Qualitätsoffensive der Bahn

Metronom-Züge nach Hamburg fallen zehn Wochen aus

20.01.2026 – 02:21 UhrLesedauer: 1 Min.

imago images 0364628276Vergrößern des Bildes

Ein Metronom-Zug steht im Hauptbahnhof Hannover (Archivfoto): Ab Mai kommt es zu Einschränkungen zwischen der niedersächsischen Landeshauptstadt und Hamburg. (Quelle: Bernd Günther/imago-images-bilder)

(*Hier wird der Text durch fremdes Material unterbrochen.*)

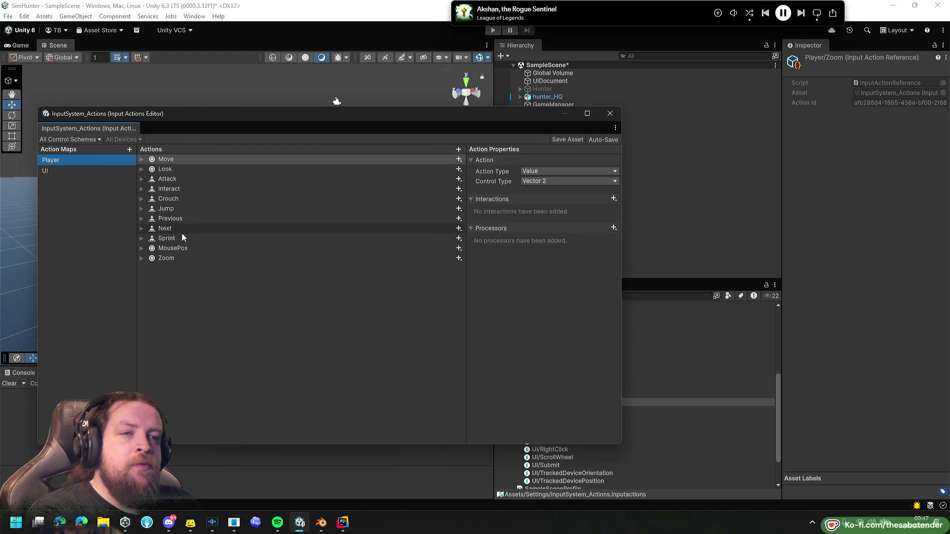
{"action": "left_click", "coordinate": [196, 257]}
{"action": "key", "text": "Up"}
{"action": "key", "text": "Down"}
{"action": "key", "text": "Right"}
{"action": "key", "text": "Down"}
{"action": "key", "text": "Up"}
{"action": "key", "text": "Down"}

Ab Mai fährt zehn Wochen lang kein Metronom von Hannover nach Hamburg. Wer trotzdem los muss, braucht viel Zeit und darf etwas Wichtiges nicht mitnehmen.

Hannoveraner, die mit dem Metronom Richtung Hamburg fahren wollen, müssen sich ab Mai auf erhebliche Einschränkungen einstellen. Vom 1. Mai bis zum 10. Juli 2026 führt die Deutsche Bahn eine Qualitätsoffensive auf der Strecke durch. Zehn Wochen lang fahren zwischen Hannover, Celle, Uelzen und Lüneburg keine Züge der Metronom-Linien RE2 und RE3/RB31.

Die ausfallenden Verbindungen werden durch einen Bus-Ersatzverkehr bedient. Die Fahrzeiten verlängern sich dadurch drastisch: Statt etwa einer Stunde und 40 Minuten dauert die Fahrt von Hannover nach Lüneburg künftig rund zwei Stunden und 42 Minuten – über eine Stunde länger als bisher. Von Celle nach Hamburg verlängert sich die Reisezeit um etwa 50 Minuten auf knapp drei Stunden.

Die Qualitätsoffensive betrifft auch Bahnhöfe in der Region. In Großburgwedel und Langenhagen Mitte rollen die Bagger an. Auf dem Abschnitt zwischen Lüneburg und Uelzen entstehen neue elektronische Stellwerke, außerdem wird eine moderne Leit- und Sicherungstechnik eingebaut. Weitere Arbeiten an Gleisen, Weichen und Oberleitungen stehen an.

Die Strecke Hamburg–Hannover gehört zu den am stärksten beanspruchten Verbindungen im deutschen Bahnnetz. Ziel der Modernisierung ist es, die Zuverlässigkeit und Leistungsfähigkeit langfristig zu verbessern. Für das Jahr 2029 plant die Deutsche Bahn eine komplette Generalsanierung der Strecke.